Thematisiert werden dabei u.a. auch folgende Aspekte, um nur ein paar Stichpunkte zu nennen:
∙ die eigene Berufstätigkeit vs. Pflegeaufwand als organisatorischer Spagat,
∙ eigene Bedürfnisse, Familie und eine gerade geschlossene neue Partnerschaft,
∙ Vorwürfe, Besserwisserei der Mitmenschen, die aber nichts zur Betreuung beitragen, sich im Gegenteil in Ausreden flüchten und zurückziehen; es gibt nur eine wohltuende Ausnahme,
. der Umgang mit weiteren Schicksalsschlägen im unmittelbaren Umfeld, die die Familie belasten,
∙ Pflegemissstände in Heimen,
∙ Persönlichkeitsveränderungen der Kranken, auch das Verhalten gegenüber der eigenen Tochter betreffend.
∙ Wie geht man damit um, wenn die Mutter sich in der Öffentlichkeit krankheitsbedingt nicht den gängigen Normen entsprechend verhält?
∙ Wie wird man als Angehöriger mit den zunehmenden enormen physischen und psychischen Herausforderungen fertig?
Die Autorin schildert nicht nur die Fakten, sondern benennt auch sehr offen ihre eigenen Gedanken und Gefühle, die zwischen Hoffnung, Ohnmacht, Trauer, Wut, Verzweiflung pendeln.
Es wird zum einen deutlich, dass die Alzheimer Demenz unabhängig von z.B. Bildungsstand und Alter jeden treffen kann – auch z.B. Mittsechziger. Zum anderen kristallisiert sich heraus, dass Angehörige sich sehr gut überlegen müssen, ob sie für die in jeder Hinsicht extrem belastende und zunehmend intensiver werdende Betreuung in den eigenen vier Wänden wirklich geeignet sind.

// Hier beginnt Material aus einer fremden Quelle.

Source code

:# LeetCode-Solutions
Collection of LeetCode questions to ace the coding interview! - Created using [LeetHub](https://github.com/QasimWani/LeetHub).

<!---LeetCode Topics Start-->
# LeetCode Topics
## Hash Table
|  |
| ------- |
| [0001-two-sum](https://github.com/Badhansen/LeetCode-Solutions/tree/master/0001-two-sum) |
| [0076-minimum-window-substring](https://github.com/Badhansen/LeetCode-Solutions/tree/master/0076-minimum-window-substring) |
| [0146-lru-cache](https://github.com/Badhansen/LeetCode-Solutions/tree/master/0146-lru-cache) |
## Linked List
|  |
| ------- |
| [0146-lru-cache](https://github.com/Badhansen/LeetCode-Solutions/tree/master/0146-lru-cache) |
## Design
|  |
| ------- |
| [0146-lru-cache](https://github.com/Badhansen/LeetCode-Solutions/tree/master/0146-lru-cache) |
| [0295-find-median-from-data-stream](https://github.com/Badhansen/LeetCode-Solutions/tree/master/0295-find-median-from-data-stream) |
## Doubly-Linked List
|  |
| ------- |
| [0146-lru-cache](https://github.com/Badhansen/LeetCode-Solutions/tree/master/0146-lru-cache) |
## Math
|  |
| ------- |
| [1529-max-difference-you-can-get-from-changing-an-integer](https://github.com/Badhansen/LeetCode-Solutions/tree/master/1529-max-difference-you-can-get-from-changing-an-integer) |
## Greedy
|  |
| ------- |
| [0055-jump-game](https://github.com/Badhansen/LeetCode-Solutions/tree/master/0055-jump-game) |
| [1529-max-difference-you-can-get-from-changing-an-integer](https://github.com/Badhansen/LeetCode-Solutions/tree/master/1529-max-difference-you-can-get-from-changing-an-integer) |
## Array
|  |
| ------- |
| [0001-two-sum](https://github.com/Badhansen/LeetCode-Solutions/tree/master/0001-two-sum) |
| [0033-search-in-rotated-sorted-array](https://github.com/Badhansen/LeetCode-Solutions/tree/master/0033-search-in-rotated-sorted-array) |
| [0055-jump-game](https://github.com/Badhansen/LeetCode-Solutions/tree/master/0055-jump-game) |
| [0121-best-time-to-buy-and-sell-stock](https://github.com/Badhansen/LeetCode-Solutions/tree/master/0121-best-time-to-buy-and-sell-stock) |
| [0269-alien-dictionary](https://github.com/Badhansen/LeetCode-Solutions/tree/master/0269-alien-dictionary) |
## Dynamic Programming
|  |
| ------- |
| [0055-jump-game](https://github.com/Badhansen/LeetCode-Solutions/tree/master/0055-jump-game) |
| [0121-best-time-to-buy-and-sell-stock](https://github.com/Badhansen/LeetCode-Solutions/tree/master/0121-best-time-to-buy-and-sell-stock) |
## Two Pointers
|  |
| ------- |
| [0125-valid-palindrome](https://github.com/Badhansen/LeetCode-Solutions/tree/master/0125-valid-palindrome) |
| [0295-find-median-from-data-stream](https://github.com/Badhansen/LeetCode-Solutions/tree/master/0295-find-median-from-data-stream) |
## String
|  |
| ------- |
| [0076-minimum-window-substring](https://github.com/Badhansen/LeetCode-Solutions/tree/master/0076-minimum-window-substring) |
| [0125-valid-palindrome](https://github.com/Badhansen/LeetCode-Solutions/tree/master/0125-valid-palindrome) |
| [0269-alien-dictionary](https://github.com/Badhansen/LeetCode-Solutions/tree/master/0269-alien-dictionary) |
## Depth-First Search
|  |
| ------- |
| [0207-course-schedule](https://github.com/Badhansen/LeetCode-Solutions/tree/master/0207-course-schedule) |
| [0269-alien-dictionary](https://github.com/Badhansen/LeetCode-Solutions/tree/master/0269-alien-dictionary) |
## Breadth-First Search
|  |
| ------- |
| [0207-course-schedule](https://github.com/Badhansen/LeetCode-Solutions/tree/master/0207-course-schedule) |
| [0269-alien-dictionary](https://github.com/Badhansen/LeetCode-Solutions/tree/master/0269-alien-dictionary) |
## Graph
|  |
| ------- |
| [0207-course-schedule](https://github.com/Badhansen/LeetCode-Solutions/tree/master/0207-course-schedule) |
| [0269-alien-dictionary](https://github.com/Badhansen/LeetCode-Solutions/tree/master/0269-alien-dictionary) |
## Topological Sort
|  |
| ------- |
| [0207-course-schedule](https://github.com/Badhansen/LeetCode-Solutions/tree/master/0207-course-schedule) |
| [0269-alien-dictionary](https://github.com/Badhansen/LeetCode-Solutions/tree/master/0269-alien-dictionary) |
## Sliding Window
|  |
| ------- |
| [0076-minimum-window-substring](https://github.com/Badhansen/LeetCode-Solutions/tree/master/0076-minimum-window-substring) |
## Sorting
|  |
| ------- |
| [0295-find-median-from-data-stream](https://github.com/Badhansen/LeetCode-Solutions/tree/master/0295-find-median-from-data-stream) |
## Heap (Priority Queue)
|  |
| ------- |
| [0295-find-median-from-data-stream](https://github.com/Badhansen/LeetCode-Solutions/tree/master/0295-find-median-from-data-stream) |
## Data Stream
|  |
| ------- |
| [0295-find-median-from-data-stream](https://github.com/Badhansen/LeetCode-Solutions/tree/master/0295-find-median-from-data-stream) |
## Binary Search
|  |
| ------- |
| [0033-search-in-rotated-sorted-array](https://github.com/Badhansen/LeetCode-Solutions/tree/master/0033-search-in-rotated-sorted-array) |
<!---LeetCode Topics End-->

Im Gegensatz zu früher, als die Mutter der Autorin erkrankte, gibt es heute viele Informationen und Hilfsangebote zum Thema Demenz allgemein und Alzheimer im Besonderen. Das ist nicht zuletzt Gabriela Zander-Schneider und ihrem Ehemann Wolfgang Schneider zu verdanken, die noch zu Lebzeiten der Mutter die gemeinnützige, unabhängige Organisation „Alzheimer Selbsthilfe e.V.“ gegründet haben und mit dem Thema immer wieder in die Öffentlichkeit gehen.
Fazit: ein sehr bewegendes, eindringliches Dokument, das im gesamten
Handlungsverlauf stets die Würde der Mutter wahrt.